Work instruction: Once the pictures are set aside, reproduce all of the records exactly.

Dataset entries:
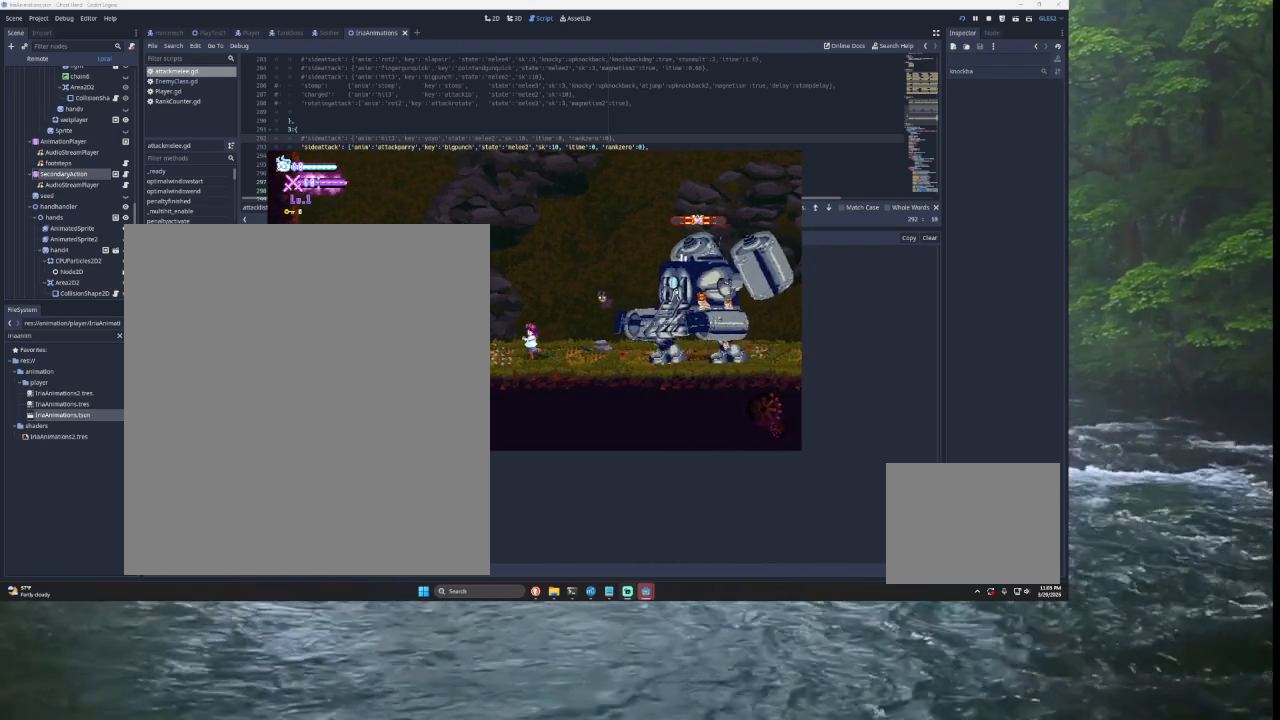
{"buttons": [], "left_stick": "left", "right_stick": "center", "events": [[467, "left_stick", "left"]]}
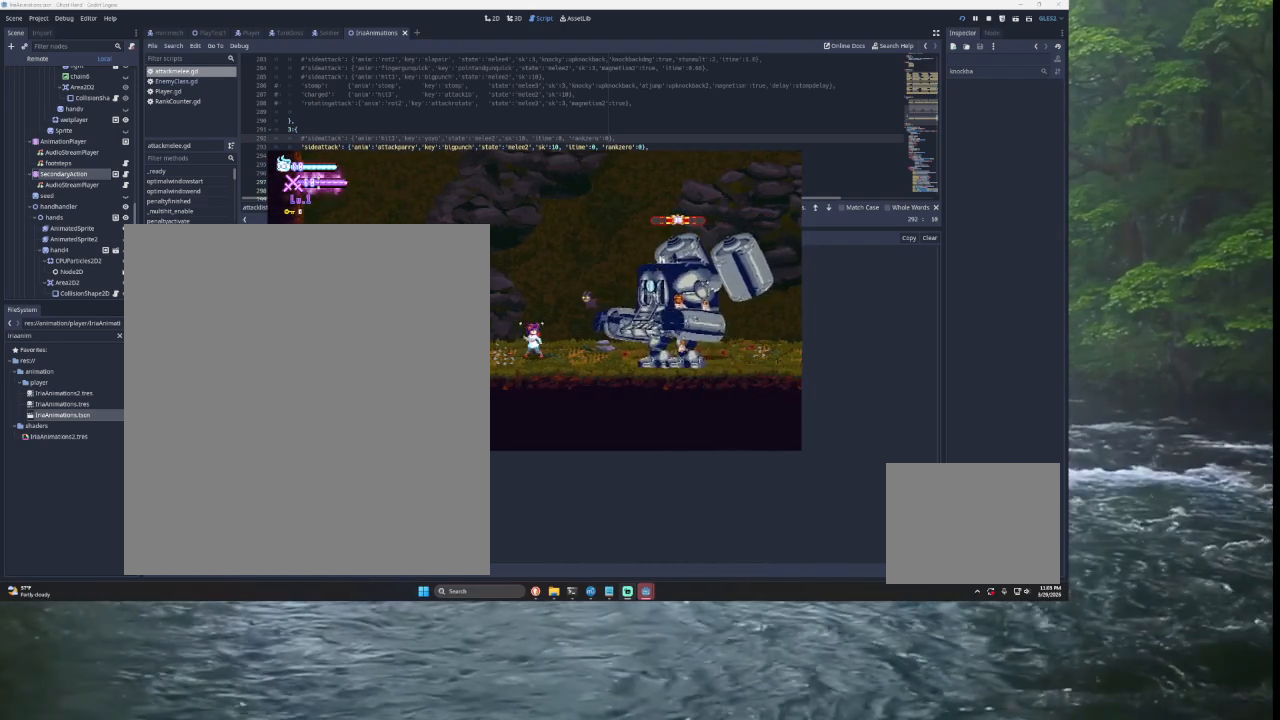
{"buttons": [], "left_stick": "center", "right_stick": "center", "events": [[233, "left_stick", "center"]]}
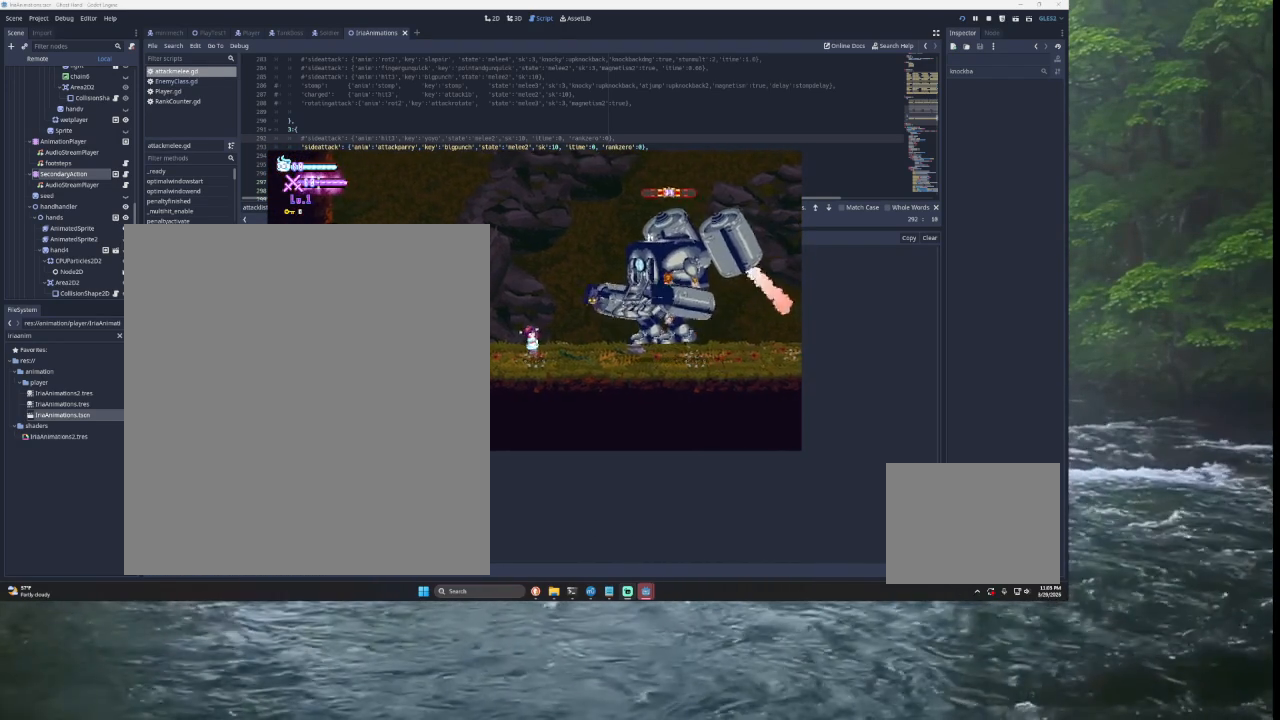
{"buttons": [], "left_stick": "right", "right_stick": "center", "events": [[133, "left_stick", "left"], [233, "left_stick", "center"], [333, "left_stick", "right"]]}
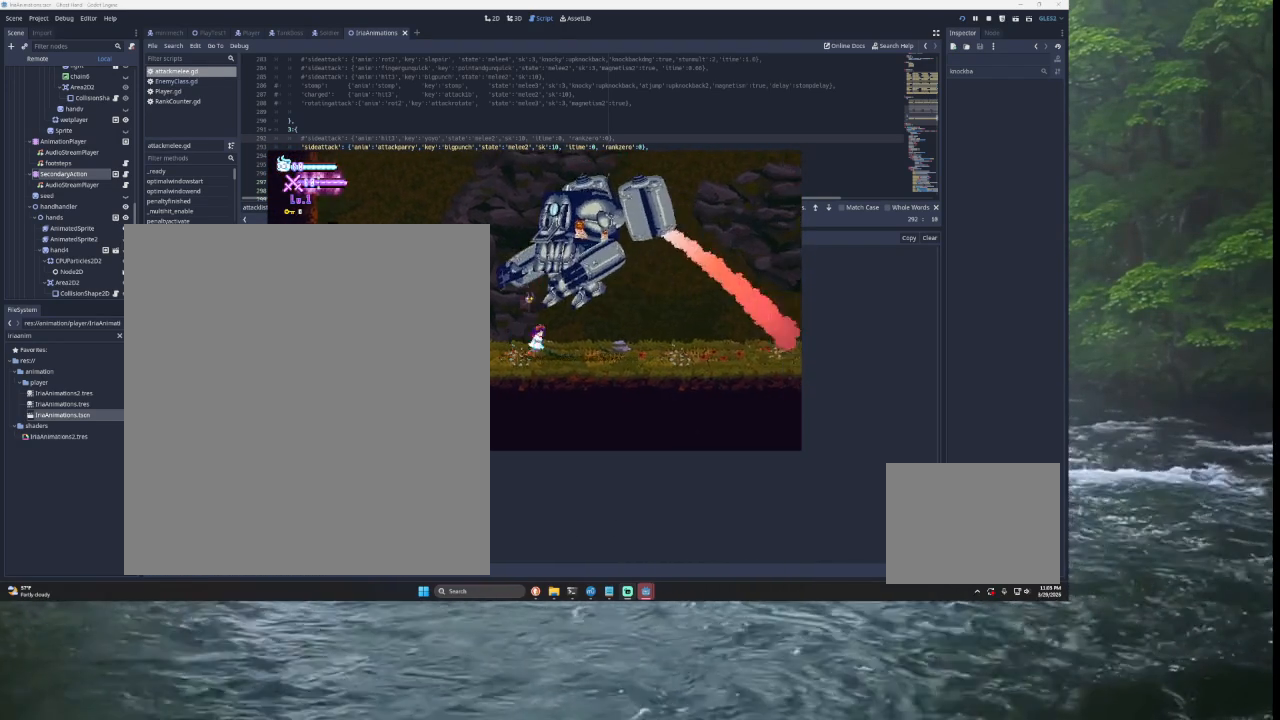
{"buttons": ["TRIANGLE"], "left_stick": "left", "right_stick": "center", "events": [[400, "left_stick", "left"], [500, "TRIANGLE", "down"]]}
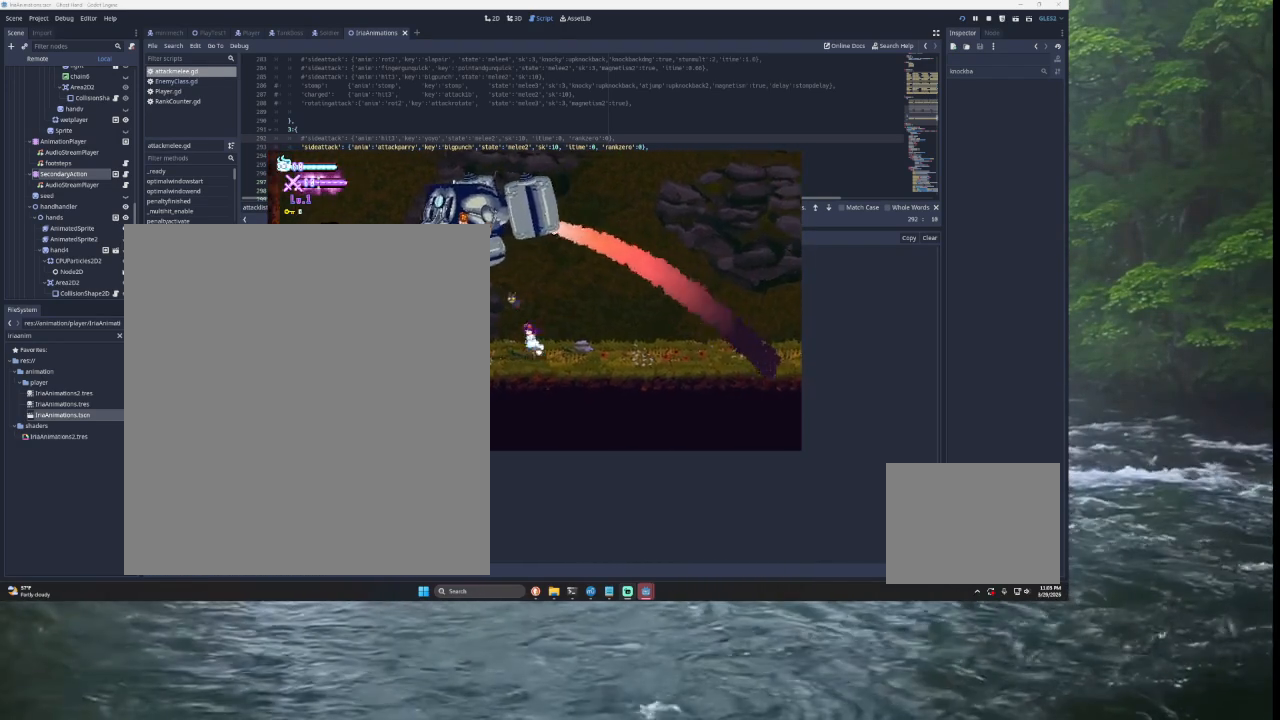
{"buttons": [], "left_stick": "center", "right_stick": "center", "events": [[100, "SQUARE", "down"], [300, "SQUARE", "up"], [333, "left_stick", "right"], [367, "TRIANGLE", "up"], [500, "left_stick", "center"]]}
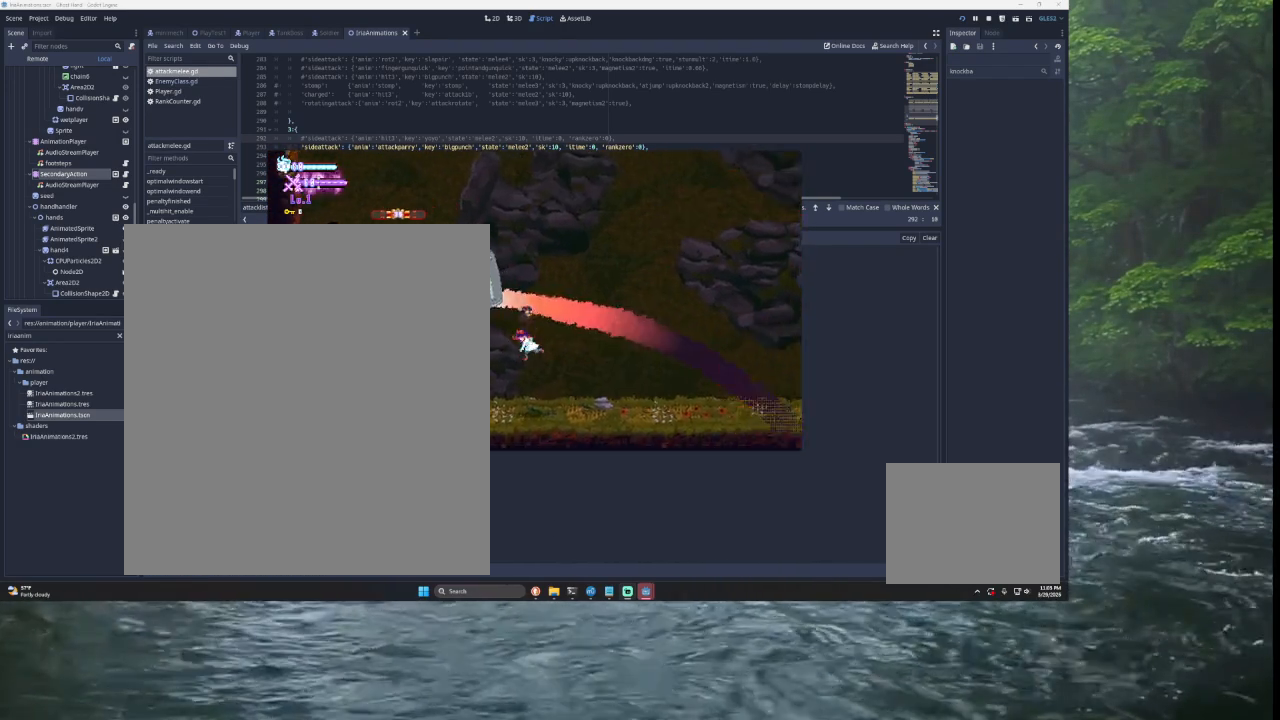
{"buttons": [], "left_stick": "center", "right_stick": "center", "events": [[33, "left_stick", "left"], [100, "TRIANGLE", "down"], [133, "SQUARE", "down"], [433, "SQUARE", "up"], [467, "TRIANGLE", "up"], [500, "left_stick", "center"]]}
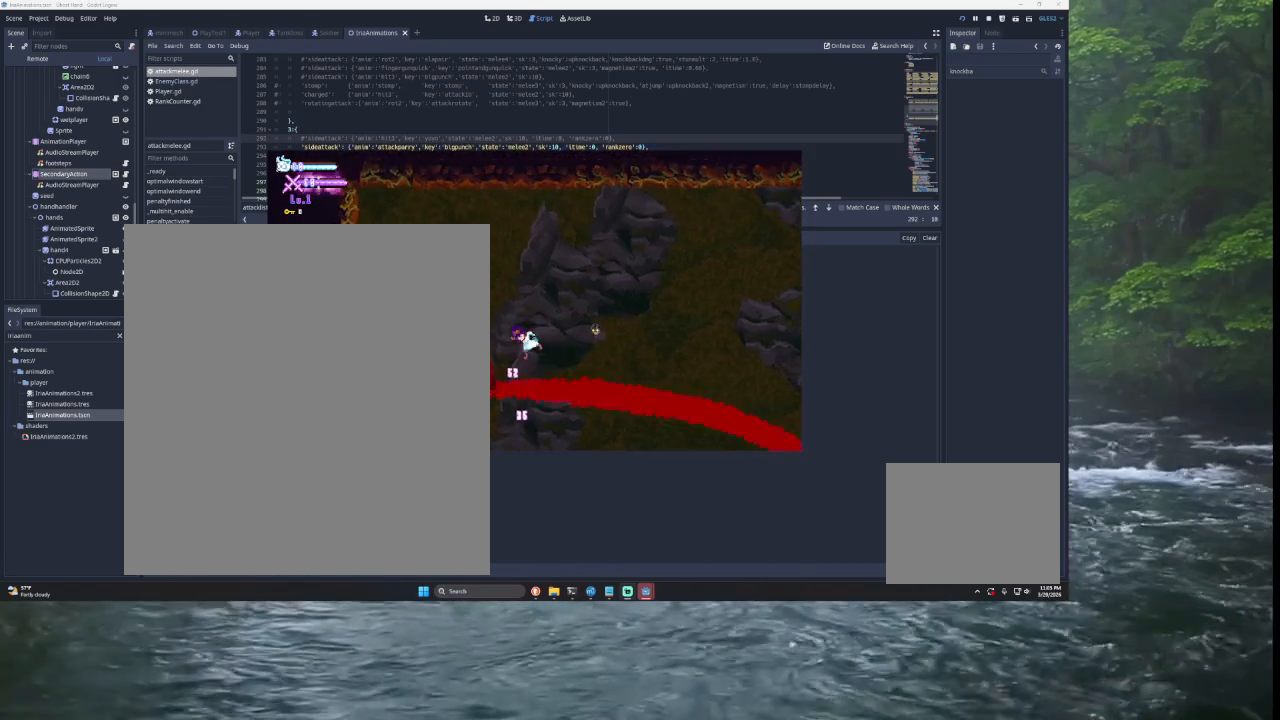
{"buttons": [], "left_stick": "right", "right_stick": "center", "events": [[100, "SQUARE", "down"], [133, "left_stick", "down"], [267, "left_stick", "right"], [300, "SQUARE", "up"]]}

Your solution:
{"buttons": [], "left_stick": "left", "right_stick": "center", "events": [[467, "left_stick", "left"]]}
{"buttons": [], "left_stick": "center", "right_stick": "center", "events": [[233, "left_stick", "center"]]}
{"buttons": [], "left_stick": "right", "right_stick": "center", "events": [[133, "left_stick", "left"], [233, "left_stick", "center"], [333, "left_stick", "right"]]}
{"buttons": ["TRIANGLE"], "left_stick": "left", "right_stick": "center", "events": [[400, "left_stick", "left"], [500, "TRIANGLE", "down"]]}
{"buttons": [], "left_stick": "center", "right_stick": "center", "events": [[100, "SQUARE", "down"], [300, "SQUARE", "up"], [333, "left_stick", "right"], [367, "TRIANGLE", "up"], [500, "left_stick", "center"]]}
{"buttons": [], "left_stick": "center", "right_stick": "center", "events": [[33, "left_stick", "left"], [100, "TRIANGLE", "down"], [133, "SQUARE", "down"], [433, "SQUARE", "up"], [467, "TRIANGLE", "up"], [500, "left_stick", "center"]]}
{"buttons": [], "left_stick": "right", "right_stick": "center", "events": [[100, "SQUARE", "down"], [133, "left_stick", "down"], [267, "left_stick", "right"], [300, "SQUARE", "up"]]}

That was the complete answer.